Studies show that worms that mimic tree branches can sense color even on the skin
It was newly discovered that when simulating, a type of
Adaptive color change and background choice behavior in peppered moth caterpillars is mediated by extraocular photoreception | Communications Biology
Caterpillar moth perceptive color through their skin to match their body color to the background | MPI CE: PR Eacock 2019
Chameleons, octopuses, and some insects perform ' simulation ' to assimilate their bodies into the surrounding environment so that they can not be eaten by predators. A research team from the Max Planck Institute of Science and Ecology in Germany changes its body color to a color close to that of the attached tree in order to understand how the insects mimicking recognize the surroundings . We closed eyes of the larva of Oshimofuriedashak, a kind of moth, and conducted an experiment on the effects that occur on its mimicry.
The left side of the image is the head of the caterpillar of Oshimo flieda shak, and the part circled in yellow is the eye. In this experiment, as shown on the right side of the image, I used acrylic paint to cover the eyes of Oshimo Flieda Shak.
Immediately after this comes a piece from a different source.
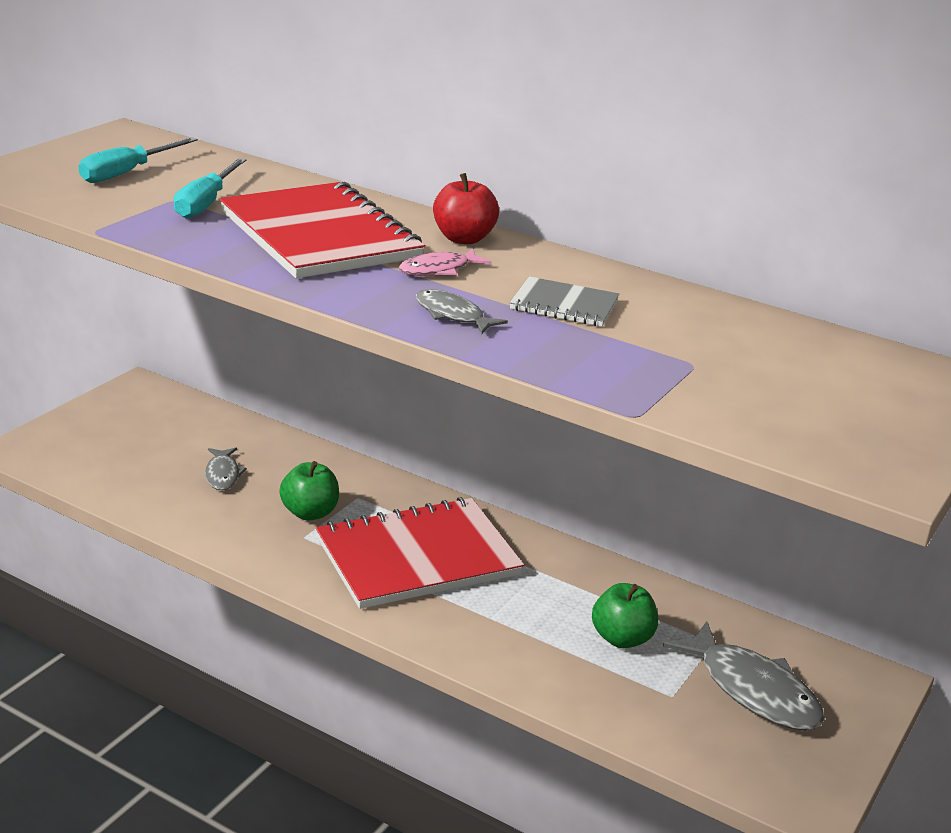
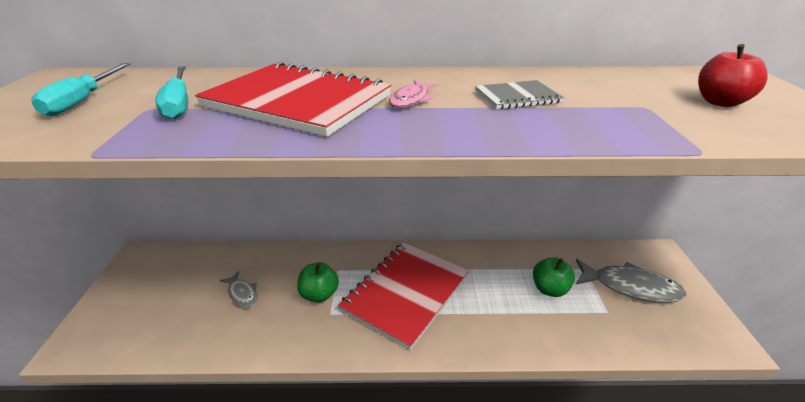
camera: 30 degrees left, 5 degrees up
(452, 315) = (472, 125): grey fish -> none
(463, 239) = (392, 78): red apple -> red apple (720, 102)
The research team observed the change in body color by stopping the eyes of Oshimofuliedashak larvae and those of Oshimofuriedashak larvae that were not blinded as a
In addition, if you let the larvae of the invisible Oshimofuriedashak whose body color has already changed to a branch of a color different from the body color, the Osiimofuriadashaku larvae move to the branch that suits their body color. Of. From this, it was reconfirmed that the larvae of Oshimo flieda shak can recognize the surrounding color even if the eyes are closed.
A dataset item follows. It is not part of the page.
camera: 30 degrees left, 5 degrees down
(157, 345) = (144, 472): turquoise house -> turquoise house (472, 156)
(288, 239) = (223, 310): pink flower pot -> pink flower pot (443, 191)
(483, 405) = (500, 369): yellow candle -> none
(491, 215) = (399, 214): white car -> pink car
As a result of research conducted by the research team on the genes of Oshimo frieda shak, it was found that genes related to vision were expressed not only in the head but also in the body. Furthermore, it seems that there were even visual genes that were expressed more on the body surface than on the head. The research team is conducting research on the assumption that this gene, which is often expressed on the surface side, is related to the recognition of surrounding colors.